Use of oral contraceptives without β-blockers may up cardiac risk in women with long QT syndrome
Women with congenital long QT syndrome (LQTS) taking progestin-only oral contraceptives (OC) without concomitant β-blocker therapy were almost thrice as likely to develop cardiac events than those on β-blockers in a new registry analysis, prompting researchers to urge caution.
“This suggests that progestin-only OC should not be administered to these women without a beta-blocker onboard,” said lead author Dr Ilan Goldenberg from the University of Rochester Medical Center, New York, US, during his presentation at HRS 2021.“In women with LQT2 genotype, we should be extra cautious in administering any type of OC, especially if those women cannot tolerate β-blockers at optimal dosages.”
Goldenberg and colleagues followed over 1,650 women with LQTS from September 2010 to March 2021. Of these women, 370 were taking an OC. There were 2,027 cardiac events, including syncope, cardiac arrest, and sudden cardiac death, or appropriate ICD shocks over a cumulative follow-up of 35,797 years. [Heart Rhythm 2021;doi.org/10.1016/j.hrthm.2021.07.058]
Progestin-only OC was associated with a 2.86-fold increased risk of cardiac events (p=0.01) in women who did not receive β-blocker therapy whereas β-blockers were highly protective when used with progestin-only OC treatment (hazard ratio [HR], 0.22; p=0.001). The interaction with β-blocker treatment was significant (p=0.006).
The elevated risk was not observed in those taking oestrogen-only or oestrogen plus progestin OC, regardless of β-blocker therapy. As for women with the LQT2 genotype, the risk for cardiac events was elevated (hazard ratio [HR] 1.71; p<0.001) with the use of any OC.
LQT2 results from mutations in the KCNH2 gene on chromosome 7. [J Korean Med Sci 2013;28:1388–1393] Auditory stimuli, for example, a ringing telephone or an alarm clock may provoke LQT2 onset.
Risk attenuated by β-blockers
“Your study clearly showed that progestin increases the risk of cardiac events and that the risk was nicely mitigated by β-blockers,” commented Dr Kimberly Selzman, invited discussant for the study. However, she noted that there were only 80 patients taking progestin-only OC in the registry, which included more than 1,600 women with LQTS, and only about 22 percent were taking any type of OC.
Co-discussant, Dr Mark Link from the University of Texas Southwestern, Dallas, US, said he was surprised that “the use of beta-blockers was low in these patients.” Only 49 percent of the full cohort was on β-blockers, 79 percent in those taking OC, and 40 percent in those not taking OC (p<0.001).
“This is a hint that the OC group might have been sicker,” he added. “It looks like progesterone alone is a problem and probably should not be used in these patients.

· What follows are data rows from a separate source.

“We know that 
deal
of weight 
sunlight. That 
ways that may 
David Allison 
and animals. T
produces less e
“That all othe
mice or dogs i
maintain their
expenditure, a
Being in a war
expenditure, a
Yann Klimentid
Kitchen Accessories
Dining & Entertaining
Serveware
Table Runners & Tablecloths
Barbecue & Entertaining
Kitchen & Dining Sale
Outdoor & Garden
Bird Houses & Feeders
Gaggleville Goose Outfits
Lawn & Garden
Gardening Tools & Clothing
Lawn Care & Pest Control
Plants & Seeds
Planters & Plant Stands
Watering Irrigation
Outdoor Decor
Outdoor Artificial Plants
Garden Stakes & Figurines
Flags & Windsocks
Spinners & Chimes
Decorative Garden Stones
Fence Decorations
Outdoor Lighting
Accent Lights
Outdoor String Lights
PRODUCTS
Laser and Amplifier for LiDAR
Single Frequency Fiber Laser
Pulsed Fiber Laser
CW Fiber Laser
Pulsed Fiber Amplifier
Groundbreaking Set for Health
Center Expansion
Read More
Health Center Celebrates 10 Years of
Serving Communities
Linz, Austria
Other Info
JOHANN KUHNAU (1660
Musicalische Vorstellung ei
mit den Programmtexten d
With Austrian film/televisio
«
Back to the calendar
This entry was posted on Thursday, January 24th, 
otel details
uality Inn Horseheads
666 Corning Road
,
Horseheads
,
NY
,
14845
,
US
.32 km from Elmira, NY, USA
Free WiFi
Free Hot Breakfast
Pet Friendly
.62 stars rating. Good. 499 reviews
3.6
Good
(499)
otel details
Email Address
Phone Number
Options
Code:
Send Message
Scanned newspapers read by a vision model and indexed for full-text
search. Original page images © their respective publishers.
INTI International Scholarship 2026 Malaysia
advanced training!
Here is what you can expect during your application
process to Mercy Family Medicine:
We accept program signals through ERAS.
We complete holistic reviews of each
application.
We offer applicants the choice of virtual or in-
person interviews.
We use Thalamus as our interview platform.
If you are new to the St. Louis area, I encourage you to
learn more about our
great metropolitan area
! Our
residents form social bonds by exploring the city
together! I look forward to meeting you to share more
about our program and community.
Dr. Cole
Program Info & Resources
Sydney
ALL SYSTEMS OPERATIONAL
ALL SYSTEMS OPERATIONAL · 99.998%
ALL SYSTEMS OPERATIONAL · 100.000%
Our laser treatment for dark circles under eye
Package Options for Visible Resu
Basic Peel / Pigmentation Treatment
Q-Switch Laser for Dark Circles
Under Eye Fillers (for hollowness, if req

The long QT2 is a problem and has to be of special concern, but non-use of β-blockers is a real problem.”
Link said the data emphasize the importance of using maximally tolerated β-blockers in women with LQTS.
Session moderator Dr Andrew Krahn from the University of British Columbia, Vancouver, Canada said patients with LQTS sometimes had uglier QTs when they perform exercise tests than when at rest. “Therefore, risk stratification based on a single resting ECG can be misleading,” he explained. That argues for β-blocker therapy in such patients “whose resting QTs aren’t terribly long.”
The study also supports genotyping of women with LQTS for risk stratification and appropriate management.